Extended human presence beyond low-Earth orbit (BLEO) during missions to the Moon and Mars will pose significant challenges in the near future. A primary health risk associated with these missions is radiation exposure, primarily from galatic cosmic rays (GCRs) and solar proton events (SPEs). While GCRs present a more consistent, albeit modulated threat, SPEs are harder to predict and can deliver acute doses over short periods. Currently NASA utilizes analytical tools for monitoring the space radiation environment in order to make decisions of immediate action to shelter astronauts. However this reactive approach could be significantly enhanced by predictive models that can forecast radiation exposure in advance, ideally hours ahead of major events, while providing estimates of prediction uncertainty to improve decision-making. In this work we present a machine learning approach for forecasting radiation exposure in BLEO using multimodal time-series data including direct solar imagery from Solar Dynamics Observatory, X-ray flux measurements from GOES missions, and radiation dose measurements from the BioSentinel satellite that was launched as part of Artemis~1 mission. To our knowledge, this is the first time full-disk solar imagery has been used to forecast radiation exposure. We demonstrate that our model can predict the onset of increased radiation due to an SPE event, as well as the radiation decay profile after an event has occurred.

Paper Structure

This paper contains 11 sections, 5 figures.

Figures (5)

  • Figure 1: The overall model architecture and the construction of the context and prediction windows. $x^{sdo}$ and $e^{sdo}$ denote the SDO images and their embeddings through a CNN architecture; $x^{1D}$ denote the vectors of univariate time series data, including radiation dose rate and X-ray flux.

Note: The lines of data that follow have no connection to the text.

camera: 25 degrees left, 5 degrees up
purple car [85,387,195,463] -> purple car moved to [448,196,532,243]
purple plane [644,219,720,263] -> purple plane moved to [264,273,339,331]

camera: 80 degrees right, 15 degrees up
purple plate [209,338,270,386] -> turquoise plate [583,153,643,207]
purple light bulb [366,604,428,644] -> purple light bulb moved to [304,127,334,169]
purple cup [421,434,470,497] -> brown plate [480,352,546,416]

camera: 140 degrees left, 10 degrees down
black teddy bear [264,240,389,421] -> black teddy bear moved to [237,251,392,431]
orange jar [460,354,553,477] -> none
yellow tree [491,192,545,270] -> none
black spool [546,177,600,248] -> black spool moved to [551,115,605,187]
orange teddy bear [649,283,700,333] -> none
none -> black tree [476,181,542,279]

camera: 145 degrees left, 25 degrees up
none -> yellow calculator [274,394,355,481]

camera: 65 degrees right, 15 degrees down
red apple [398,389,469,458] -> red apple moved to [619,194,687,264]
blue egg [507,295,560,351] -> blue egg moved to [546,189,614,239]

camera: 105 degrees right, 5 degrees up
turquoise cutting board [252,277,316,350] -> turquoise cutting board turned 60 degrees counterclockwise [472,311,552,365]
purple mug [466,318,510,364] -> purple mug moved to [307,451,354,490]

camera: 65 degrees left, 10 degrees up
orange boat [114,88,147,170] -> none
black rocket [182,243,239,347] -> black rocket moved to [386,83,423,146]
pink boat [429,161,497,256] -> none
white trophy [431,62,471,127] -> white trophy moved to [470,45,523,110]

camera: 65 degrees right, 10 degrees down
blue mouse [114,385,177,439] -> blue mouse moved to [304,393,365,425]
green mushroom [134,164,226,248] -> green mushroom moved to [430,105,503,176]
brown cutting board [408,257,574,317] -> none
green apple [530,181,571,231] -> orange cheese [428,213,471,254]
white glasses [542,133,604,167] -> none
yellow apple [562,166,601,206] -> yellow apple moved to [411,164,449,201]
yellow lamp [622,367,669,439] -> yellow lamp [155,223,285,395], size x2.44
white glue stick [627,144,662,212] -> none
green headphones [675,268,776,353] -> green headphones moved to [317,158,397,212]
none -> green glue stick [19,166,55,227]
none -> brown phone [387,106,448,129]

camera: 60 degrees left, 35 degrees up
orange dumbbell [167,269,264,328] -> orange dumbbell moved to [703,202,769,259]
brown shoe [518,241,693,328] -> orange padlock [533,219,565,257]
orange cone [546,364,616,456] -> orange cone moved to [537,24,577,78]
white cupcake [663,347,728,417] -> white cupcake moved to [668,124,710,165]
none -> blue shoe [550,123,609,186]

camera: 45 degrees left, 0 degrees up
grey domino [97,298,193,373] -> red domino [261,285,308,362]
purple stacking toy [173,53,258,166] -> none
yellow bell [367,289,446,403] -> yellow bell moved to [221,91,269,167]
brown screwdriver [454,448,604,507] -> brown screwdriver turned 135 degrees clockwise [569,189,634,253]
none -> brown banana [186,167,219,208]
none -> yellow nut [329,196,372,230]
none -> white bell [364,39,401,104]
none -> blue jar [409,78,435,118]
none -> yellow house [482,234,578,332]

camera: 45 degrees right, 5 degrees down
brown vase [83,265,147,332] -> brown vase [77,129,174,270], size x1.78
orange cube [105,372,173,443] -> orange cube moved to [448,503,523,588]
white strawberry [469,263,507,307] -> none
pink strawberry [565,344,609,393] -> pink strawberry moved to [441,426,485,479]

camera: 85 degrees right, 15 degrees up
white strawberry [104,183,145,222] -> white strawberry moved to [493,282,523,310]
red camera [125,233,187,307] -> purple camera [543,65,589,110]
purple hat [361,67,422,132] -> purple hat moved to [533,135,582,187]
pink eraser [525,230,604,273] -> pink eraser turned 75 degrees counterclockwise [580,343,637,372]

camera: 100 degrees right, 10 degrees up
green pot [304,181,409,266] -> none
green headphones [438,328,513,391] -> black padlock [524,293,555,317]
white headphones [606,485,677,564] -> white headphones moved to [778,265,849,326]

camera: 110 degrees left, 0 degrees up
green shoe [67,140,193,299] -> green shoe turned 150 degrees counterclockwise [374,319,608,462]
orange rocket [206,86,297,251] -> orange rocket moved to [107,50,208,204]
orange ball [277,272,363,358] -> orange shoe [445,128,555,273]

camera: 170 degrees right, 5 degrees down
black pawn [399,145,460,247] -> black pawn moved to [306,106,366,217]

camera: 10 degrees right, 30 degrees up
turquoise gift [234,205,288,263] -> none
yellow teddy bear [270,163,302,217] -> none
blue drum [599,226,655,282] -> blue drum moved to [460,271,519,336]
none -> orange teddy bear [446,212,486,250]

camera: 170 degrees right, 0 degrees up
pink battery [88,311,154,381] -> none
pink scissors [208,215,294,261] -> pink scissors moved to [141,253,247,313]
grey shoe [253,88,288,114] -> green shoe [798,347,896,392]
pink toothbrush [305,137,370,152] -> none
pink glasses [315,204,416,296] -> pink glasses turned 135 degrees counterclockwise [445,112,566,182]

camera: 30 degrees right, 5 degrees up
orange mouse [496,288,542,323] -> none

Note: The prediction window is shown for the autoregressive inference mode functionality.
  • Figure 2: Model predictions (red with their mean in black) versus the ground truth (blue) in a hold-out interval around an SEP event occurring in May 2024 from the test set. The solid vertical red line indicates the "now" time after which the prediction is performed. The dashed vertical red line to the left of the "now" line indicates the beginning of the context window. The dashed vertical red line to the right of the "now" line indicates the end of the prediction window size used during training, but this window can be extended arbitrarily at test time due to the autoregressive nature of the model.
  • Figure 3: Top row: SDO imagery ($x^{sdo}_{t}$) at t = 2024-05-10 18:45 before the onset of the SEP event. Middle & bottom rows: Radiation dose and X-ray flux ($x^{1D}$) from t = 2024-05-10 07:00 to 2024-05-13 03:00.
  • Figure 4: Top row: SDO imagery ($x^{sdo}_{t}$) at t = 2024-05-11 01:45. Middle & bottom rows: Radiation dose and X-ray flux ($x^{1D}$) from t = 2024-05-10 07:00 to 2024-05-13 03:00. Notice the flare occurring at the south-east region of the solar disk prominently visible in the aia_0131 channel (top row, second column) coinciding with a prominent peak in the X-ray flux right before the radiation peak onset.
  • Figure 5: Top row: SDO imagery ($x^{sdo}_{t}$) at t = 2024-05-12 12:00 as the radiation decays. Middle & bottom rows: Radiation dose and X-ray flux ($x^{1D}$) from t = 2024-05-10 07:00 to 2024-05-13 03:00.